━━ Given data ━━

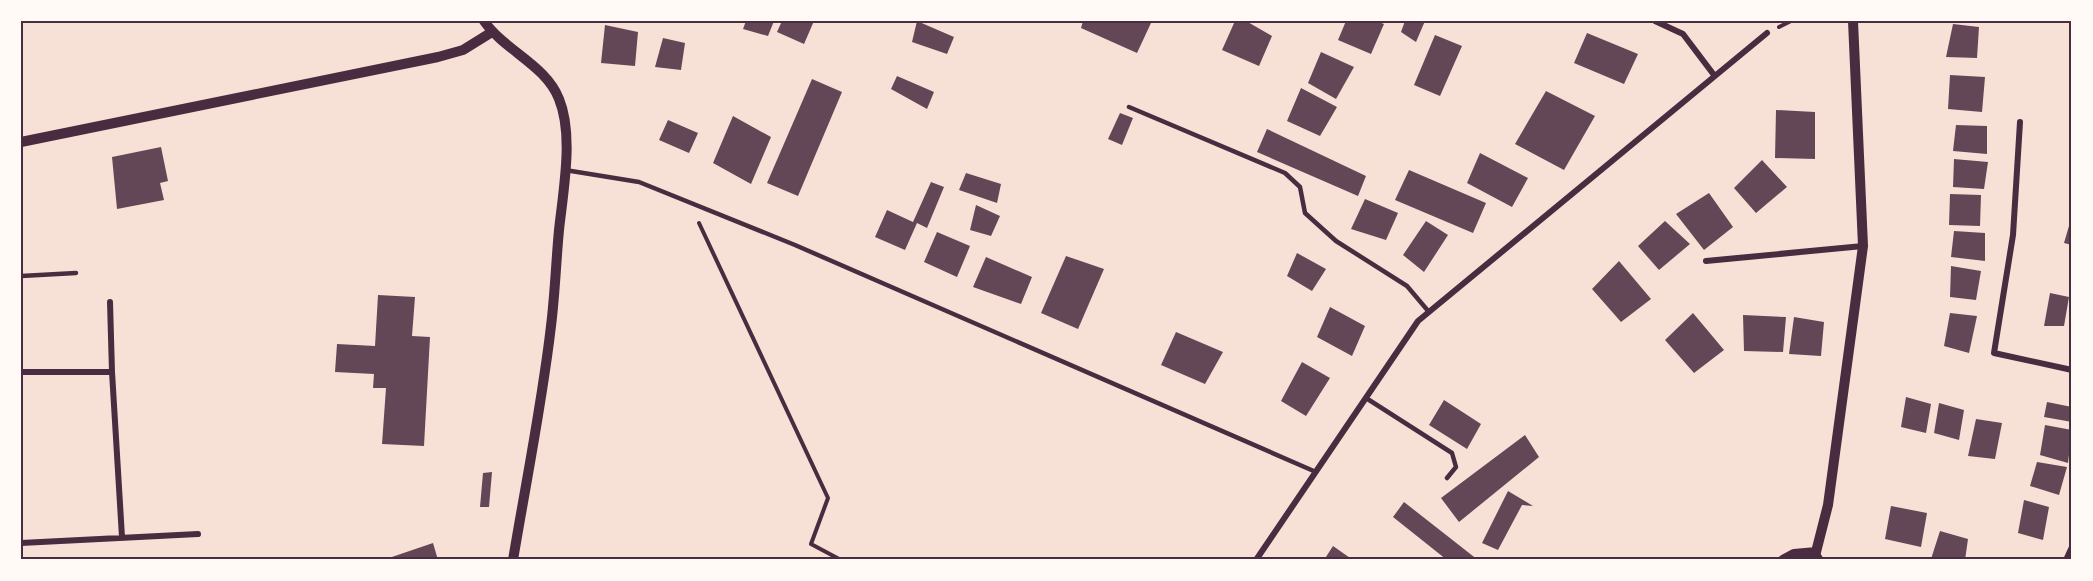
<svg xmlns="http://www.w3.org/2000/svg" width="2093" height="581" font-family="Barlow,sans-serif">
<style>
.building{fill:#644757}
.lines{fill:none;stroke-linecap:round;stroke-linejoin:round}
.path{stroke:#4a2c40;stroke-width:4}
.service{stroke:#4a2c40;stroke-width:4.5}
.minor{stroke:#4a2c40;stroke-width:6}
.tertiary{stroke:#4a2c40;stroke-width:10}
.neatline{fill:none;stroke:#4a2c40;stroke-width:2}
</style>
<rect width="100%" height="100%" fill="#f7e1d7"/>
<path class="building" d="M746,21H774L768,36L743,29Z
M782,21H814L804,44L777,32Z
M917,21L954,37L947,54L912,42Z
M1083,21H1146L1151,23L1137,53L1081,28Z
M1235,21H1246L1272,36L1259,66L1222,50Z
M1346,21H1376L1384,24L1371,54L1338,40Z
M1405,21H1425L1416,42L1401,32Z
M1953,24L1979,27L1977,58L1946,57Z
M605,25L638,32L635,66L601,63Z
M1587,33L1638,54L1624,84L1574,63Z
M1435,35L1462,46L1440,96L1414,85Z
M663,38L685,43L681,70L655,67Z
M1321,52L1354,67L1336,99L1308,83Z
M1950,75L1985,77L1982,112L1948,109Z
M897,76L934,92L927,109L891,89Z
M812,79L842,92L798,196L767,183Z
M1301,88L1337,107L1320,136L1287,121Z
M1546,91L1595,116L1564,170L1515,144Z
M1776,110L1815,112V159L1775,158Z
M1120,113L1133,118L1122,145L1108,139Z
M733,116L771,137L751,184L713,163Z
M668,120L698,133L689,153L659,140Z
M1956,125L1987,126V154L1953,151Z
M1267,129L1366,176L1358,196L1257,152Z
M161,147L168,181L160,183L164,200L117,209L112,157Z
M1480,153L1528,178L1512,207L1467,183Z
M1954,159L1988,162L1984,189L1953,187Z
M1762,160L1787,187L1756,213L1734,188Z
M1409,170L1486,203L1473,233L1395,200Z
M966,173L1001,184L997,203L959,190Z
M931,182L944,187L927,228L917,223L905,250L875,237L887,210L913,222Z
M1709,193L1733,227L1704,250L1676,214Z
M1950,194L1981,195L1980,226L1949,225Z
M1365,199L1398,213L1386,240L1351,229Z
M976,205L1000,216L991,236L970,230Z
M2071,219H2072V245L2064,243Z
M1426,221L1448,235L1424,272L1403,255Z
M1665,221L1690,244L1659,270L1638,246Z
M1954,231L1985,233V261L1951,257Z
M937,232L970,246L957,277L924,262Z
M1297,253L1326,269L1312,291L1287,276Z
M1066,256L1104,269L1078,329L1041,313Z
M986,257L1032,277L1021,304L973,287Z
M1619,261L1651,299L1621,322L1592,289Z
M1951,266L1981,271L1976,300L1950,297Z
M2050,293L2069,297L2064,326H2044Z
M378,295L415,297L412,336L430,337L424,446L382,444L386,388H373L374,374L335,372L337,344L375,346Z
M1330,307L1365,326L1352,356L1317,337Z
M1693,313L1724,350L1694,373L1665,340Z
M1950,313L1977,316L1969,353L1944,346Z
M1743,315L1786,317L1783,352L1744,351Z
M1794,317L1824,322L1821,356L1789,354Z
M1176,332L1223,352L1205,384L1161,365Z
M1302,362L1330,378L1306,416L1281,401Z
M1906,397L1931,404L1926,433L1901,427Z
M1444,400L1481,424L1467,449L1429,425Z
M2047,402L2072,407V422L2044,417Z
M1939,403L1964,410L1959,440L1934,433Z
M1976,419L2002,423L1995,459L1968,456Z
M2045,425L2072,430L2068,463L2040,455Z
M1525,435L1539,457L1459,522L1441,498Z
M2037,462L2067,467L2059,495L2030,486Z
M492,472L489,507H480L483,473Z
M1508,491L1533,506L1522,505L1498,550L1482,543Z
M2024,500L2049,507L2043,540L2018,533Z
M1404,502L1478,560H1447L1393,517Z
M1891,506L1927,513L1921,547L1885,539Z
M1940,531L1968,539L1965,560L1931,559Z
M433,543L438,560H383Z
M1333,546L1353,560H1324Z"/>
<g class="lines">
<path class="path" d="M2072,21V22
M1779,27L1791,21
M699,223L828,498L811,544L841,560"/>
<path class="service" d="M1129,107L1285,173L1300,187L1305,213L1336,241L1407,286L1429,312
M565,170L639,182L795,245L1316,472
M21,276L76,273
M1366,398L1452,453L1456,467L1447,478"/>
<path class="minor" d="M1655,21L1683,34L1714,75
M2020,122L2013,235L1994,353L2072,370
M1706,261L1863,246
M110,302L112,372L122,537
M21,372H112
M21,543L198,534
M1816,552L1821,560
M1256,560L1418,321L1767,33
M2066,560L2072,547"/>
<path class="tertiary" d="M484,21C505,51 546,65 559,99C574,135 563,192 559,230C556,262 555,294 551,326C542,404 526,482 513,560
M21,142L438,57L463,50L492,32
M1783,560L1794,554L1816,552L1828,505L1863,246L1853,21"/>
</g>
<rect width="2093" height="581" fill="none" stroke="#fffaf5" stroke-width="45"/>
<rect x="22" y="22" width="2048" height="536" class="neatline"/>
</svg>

━━━

### What you will do:
Would you report every line of the entries above containing the word "lines"?

### Final answer:
.lines{fill:none;stroke-linecap:round;stroke-linejoin:round}
<g class="lines">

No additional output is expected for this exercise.